I recently attended an event that a friend of mine created and I was honoured to be one of her guest speakers.  My topic was centered on how to take care of yourself while taking care of your business.  We always take care of our clients and colleagues only to find out later that we forgot to take care of ourselves along the way too.  Why do we do that?  Maybe we were just brought up that way, we don’t want to disappoint others because we know how bad it feels, or is it because we don’t have the right words to let someone down with grace and love?  On the other hand, is taking care of yourself before taking care of others a selfish act?  One thing I do know is that I’ve been there and I’ve learned from my mistakes.  I am a helping professional on two levels, a life coach and a nurse.  Saying “no” is usually not part of my vocabulary but over the years, I realized it can be and asking for help is a sign of strength, contrary to popular belief.  If you ignore your boundaries, you are headed for burnout.
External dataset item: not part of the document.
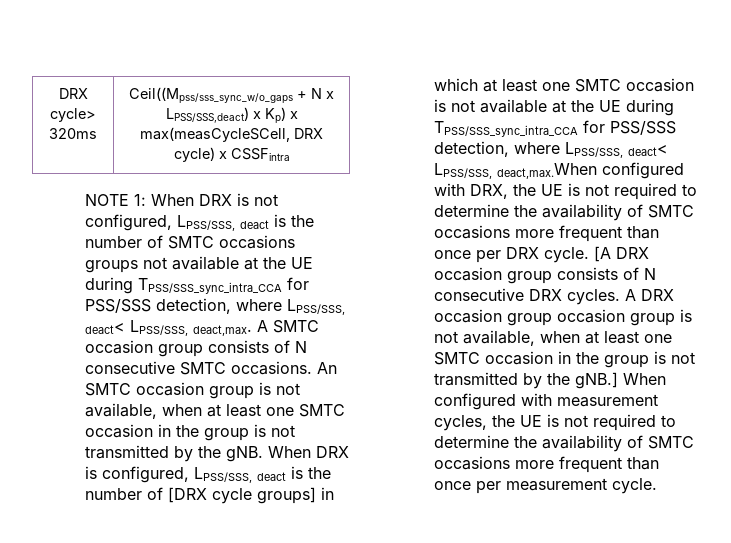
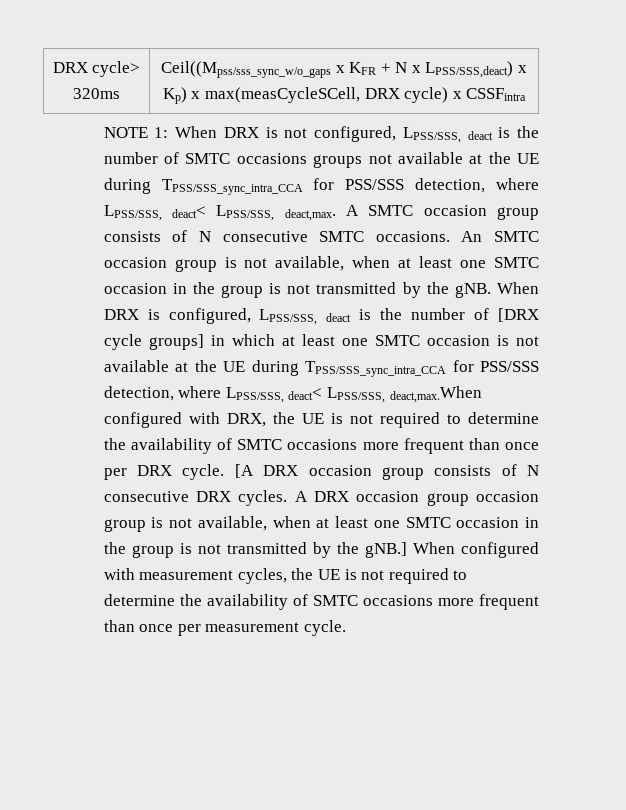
(293, 95) none -> [335,62,377,75] x KFR

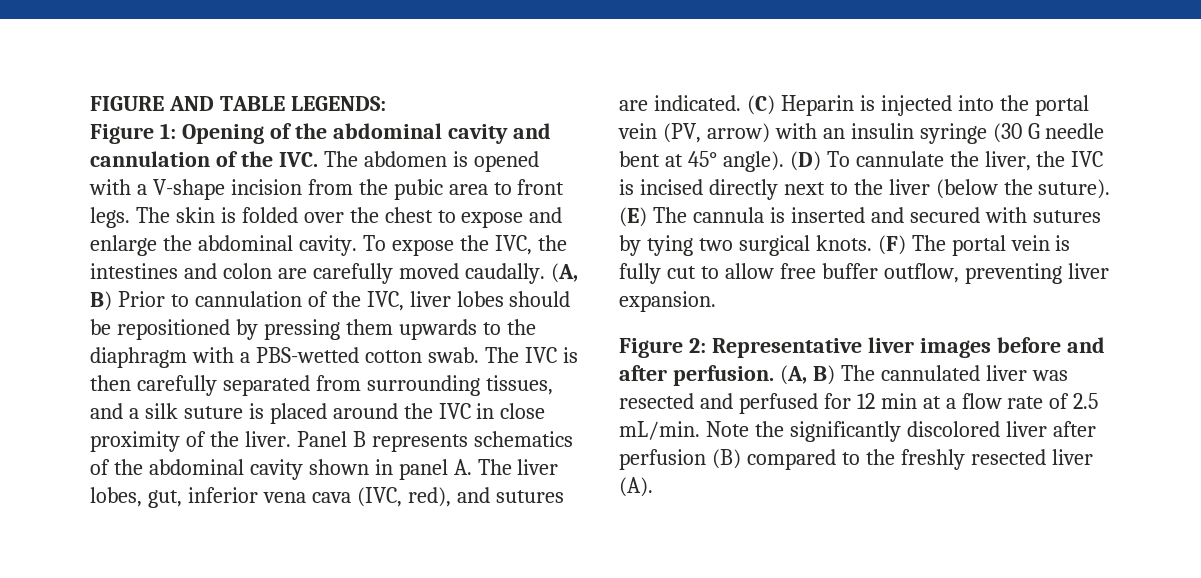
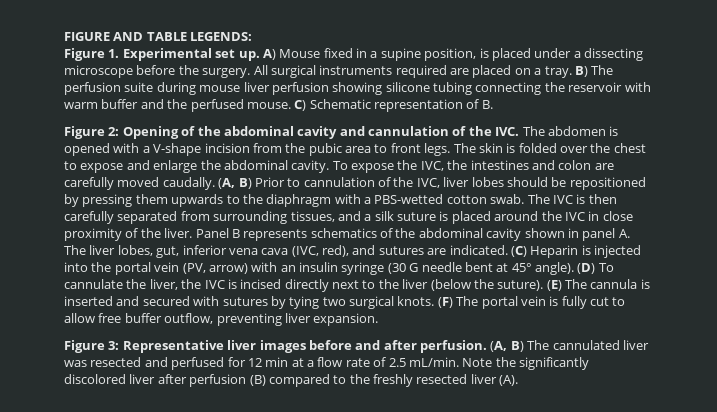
[159,123,176,139] 1: -> [108,48,643,61] [64,65,614,78] [64,82,651,95] [64,99,493,112] [64,126,120,139] 1. Experimental set up. A) Mouse fixed in a supine position, is placed under a dissecting microscope before the surgery. All surgical instruments required are placed on a tray. B) The perfusion suite during mouse liver perfusion showing silicone tubing connecting the reservoir with warm buffer and the perfused mouse. C) Schematic representation of B. // Figure 2:
[688,338,706,353] 2: -> [108,341,120,350] 3:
In order to have a more well-balanced life, something’s gotta give.  Where do we draw that blurred line?  A great place to start is with the oxygen mask theory by putting your own oxygen mask on first because caring for others requires taking care of yourself first.  You can only give the oxygen in your tank so you must monitor it at all times so you have enough to give to others. It is about creating a healthy boundary for you.

Cheryl Richardson, a guest on the Oprah Show and author of The Art of Extreme Self-Care says “when we all care deeply for ourselves we naturally begin to care for others, our work, friends and family in a healthier, more effective way.  We tell the truth.  We make choices from love instead of guilt and obligation.”  My favourite chapter in her book is called “Let Me Disappoint You” which is about mastering the art of disappointing people, learning ways on how to manage their disappointment by not taking it personally and by setting some boundaries by saying “no” out of respect for ourselves.  Clearly, there will be times in your life where a “no” is inappropriate but when you have a real choice, consider your options before jumping in and saying “yes!”

So how do we end the madness?

*Buy some time…when someone asks a request of you take your time to give your response.  You could even say “I need to check with someone before I commit” (even if that someone is you).  Prepare the other person that you might not be able to commit upfront so they can consider other options if needed.

*Absolute yes or no…is this request something you absolutely need to do or not do?  When you use the word absolute, it changes the importance and urgency of the request just a tad which can be helpful in making a decision.

*Tell the truth with grace and love.  You can say “I feel bad about letting you down but I need to, my plate is full.”  Don’t leave the door open when you need a lock.  There is no need to over explain which is what most of us tend to do because we feel guilty.

One of the hardest things to do is say “no” to someone you care about and having to manage their disappointment.  However, what’s even harder is saying “yes” to someone you care about when you really want to say “no” then having to manage your anger and resentment towards them long term.  Think about what drains you and what replenishes you.  After all, this is your life and you are in charge of it.  Remember, you are not responsible for everyone’s happiness or sadness for that matter.  You are most responsible for your own.

Take good care of yourself…and live an authentic, meaningful life.